The west porch finds its natural place between the two towers. The entire aesthetic of these three gates springs from the Flamboyant era: trefoil, curly kale, finials, large gables which cut into the mouldings and balustrades. Pinnacles and recesses embellish the buttresses whilst an entire bestiary appears: monsters, dogs, mysterious figures, gargoyles, and with them a whole imaginary world promoting a religious and political programme. Even though most of the saints statues have disappeared an armorial survives which makes the doors of the cathedral one of the most beautiful heraldic pages imaginable: ducal ermine, the Montfort lion, Duchess Jeanne of France’s coat of arms side by side with the arms of the Cornouaille barons with their helmets and crests. One can imagine the impact of this sculpted decor with the colour and gilding which originally completed it.

At the start of the 16th century the construction of the spires was being prepared when building was interrupted, undoubtedly for financial reasons. Small conical roofs were therefore placed on top of the towers.

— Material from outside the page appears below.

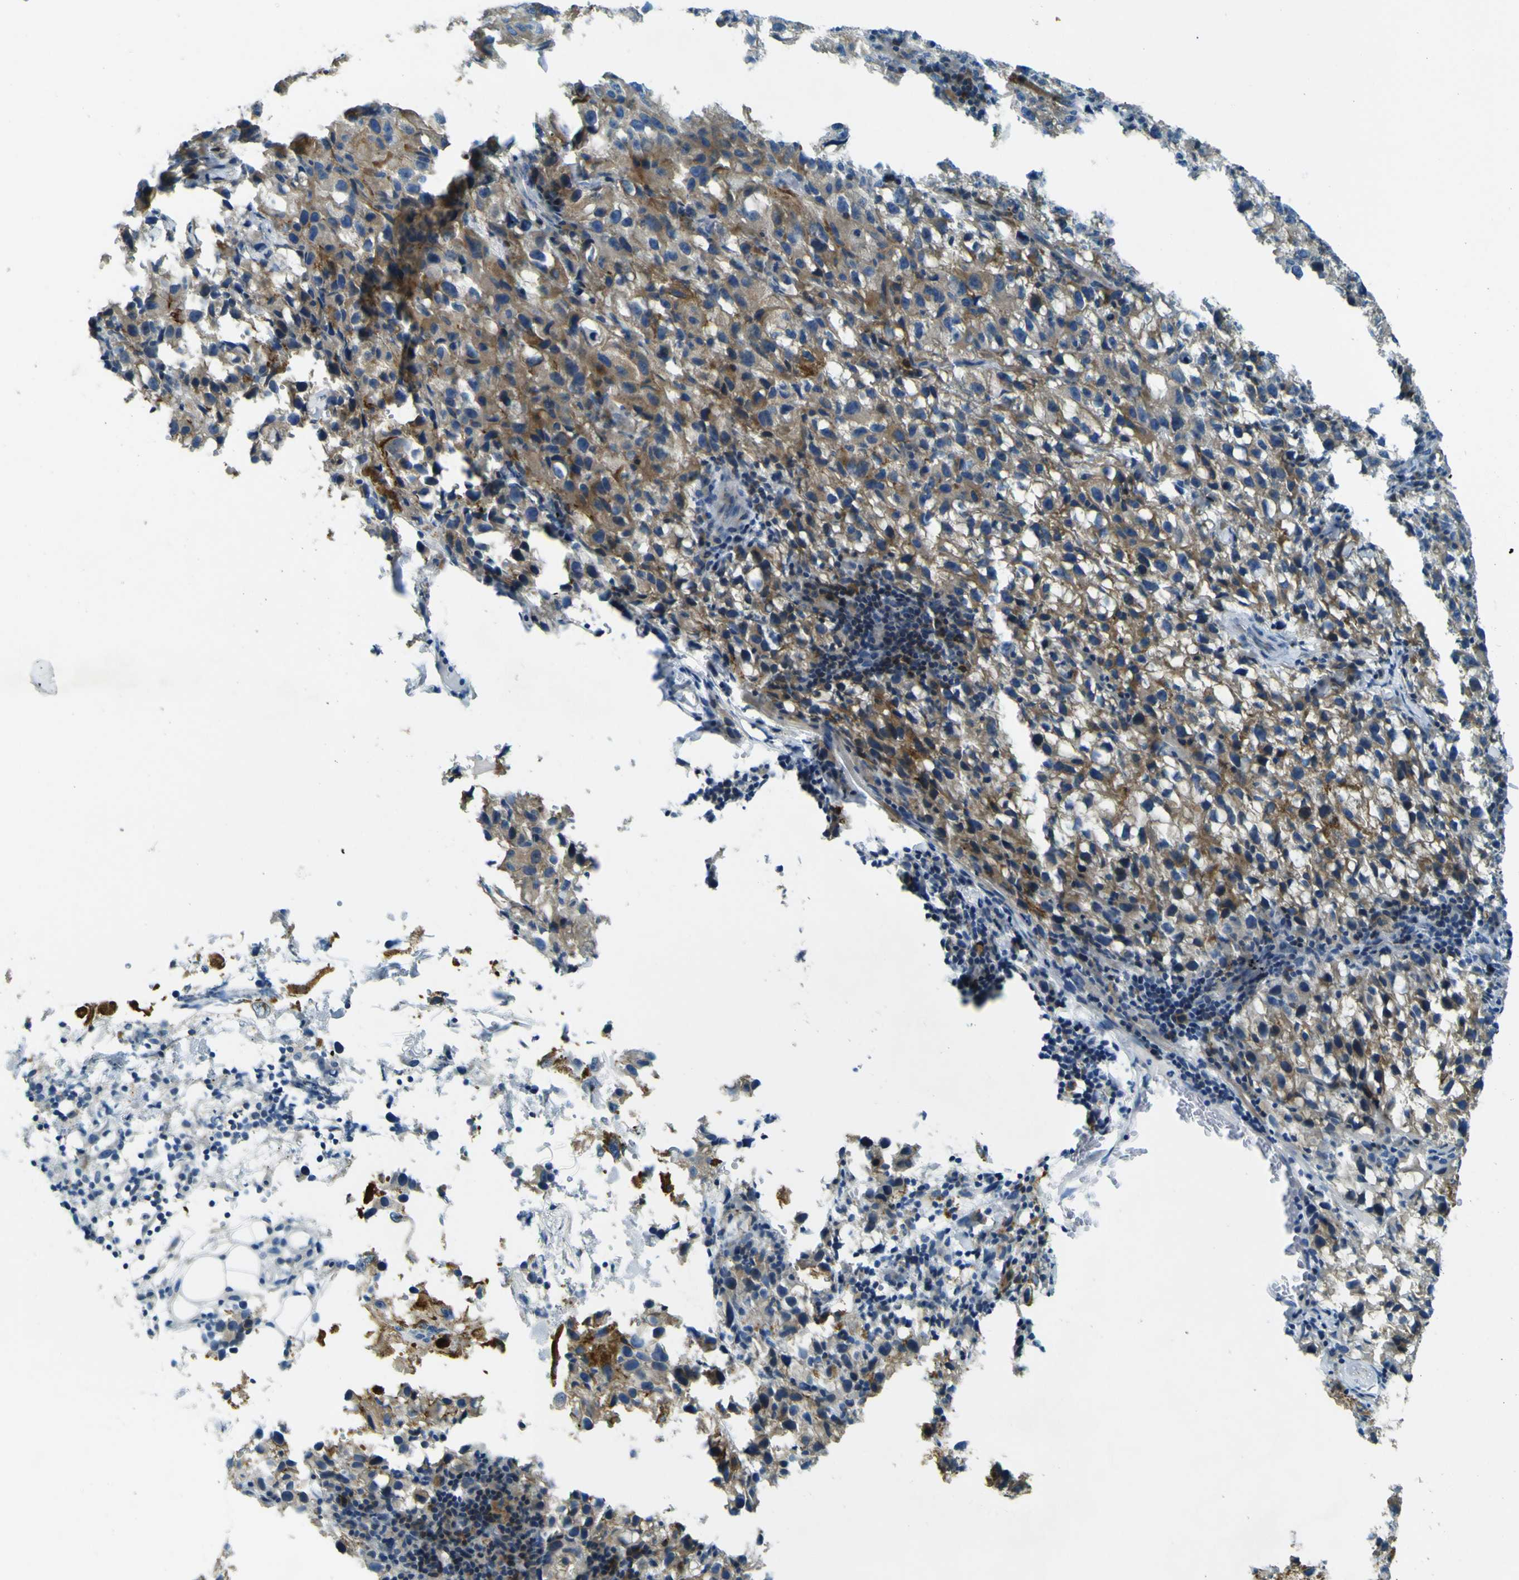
{"staining": {"intensity": "strong", "quantity": "25%-75%", "location": "cytoplasmic/membranous"}, "tissue": "melanoma", "cell_type": "Tumor cells", "image_type": "cancer", "snomed": [{"axis": "morphology", "description": "Malignant melanoma, NOS"}, {"axis": "topography", "description": "Skin"}], "caption": "The micrograph shows immunohistochemical staining of melanoma. There is strong cytoplasmic/membranous expression is seen in approximately 25%-75% of tumor cells.", "gene": "SORCS1", "patient": {"sex": "female", "age": 104}}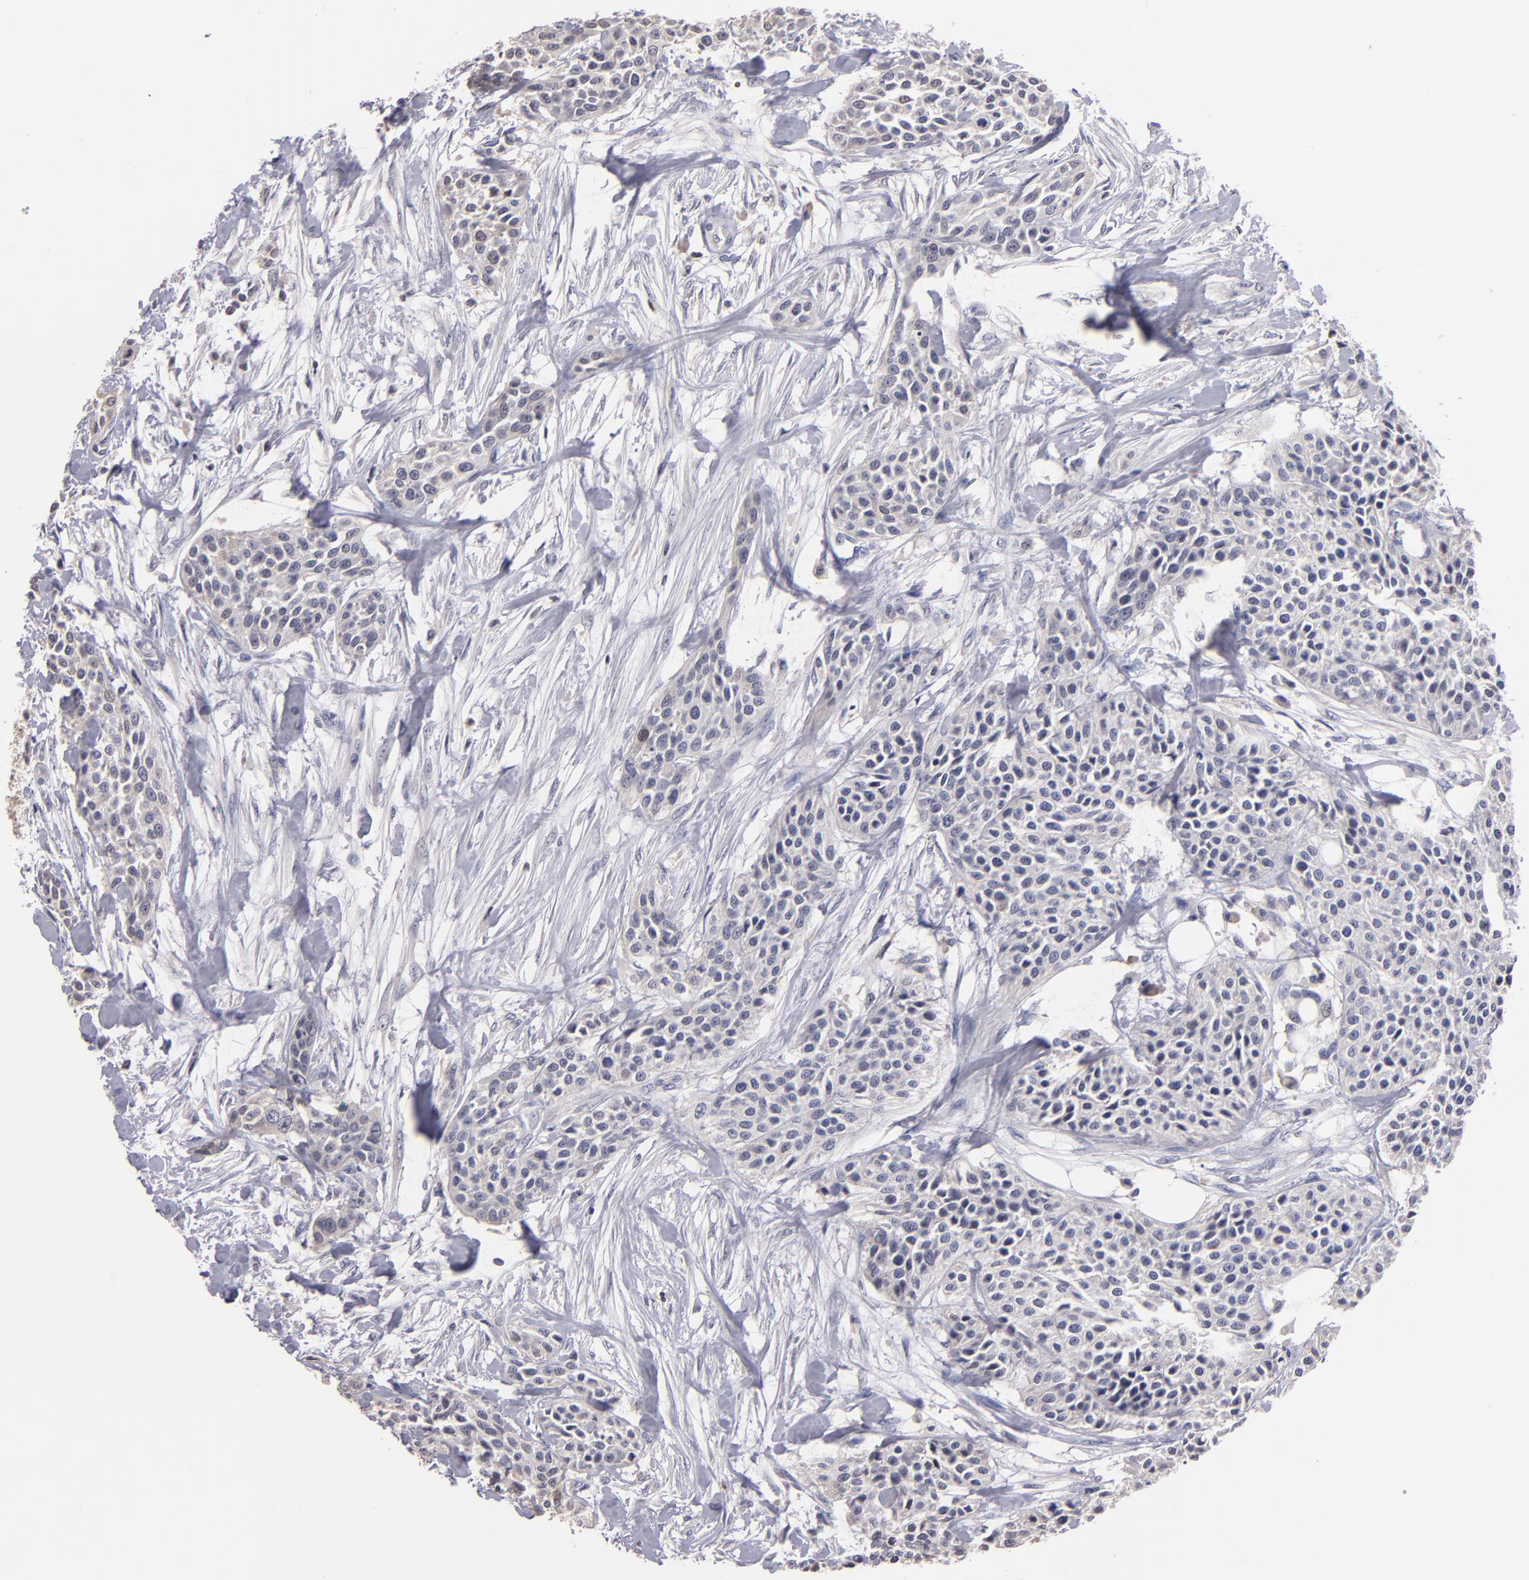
{"staining": {"intensity": "negative", "quantity": "none", "location": "none"}, "tissue": "urothelial cancer", "cell_type": "Tumor cells", "image_type": "cancer", "snomed": [{"axis": "morphology", "description": "Urothelial carcinoma, High grade"}, {"axis": "topography", "description": "Urinary bladder"}], "caption": "Photomicrograph shows no significant protein positivity in tumor cells of urothelial cancer.", "gene": "S100A1", "patient": {"sex": "male", "age": 56}}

The following centuries were essentially devoted to putting furnishings in place (funeral monuments, altars, statues, organs, pulpit). Note the fire which destroyed the spire of the transept cross in 1620 as well as the ransacking of the cathedral in 1793 when nearly all the furnishings disappeared in a « bonfire of the saints ».

The 19th century would therefore inherit an almost finished but mutilated building and would devote itself to its renovation according to the tastes and theories of the day.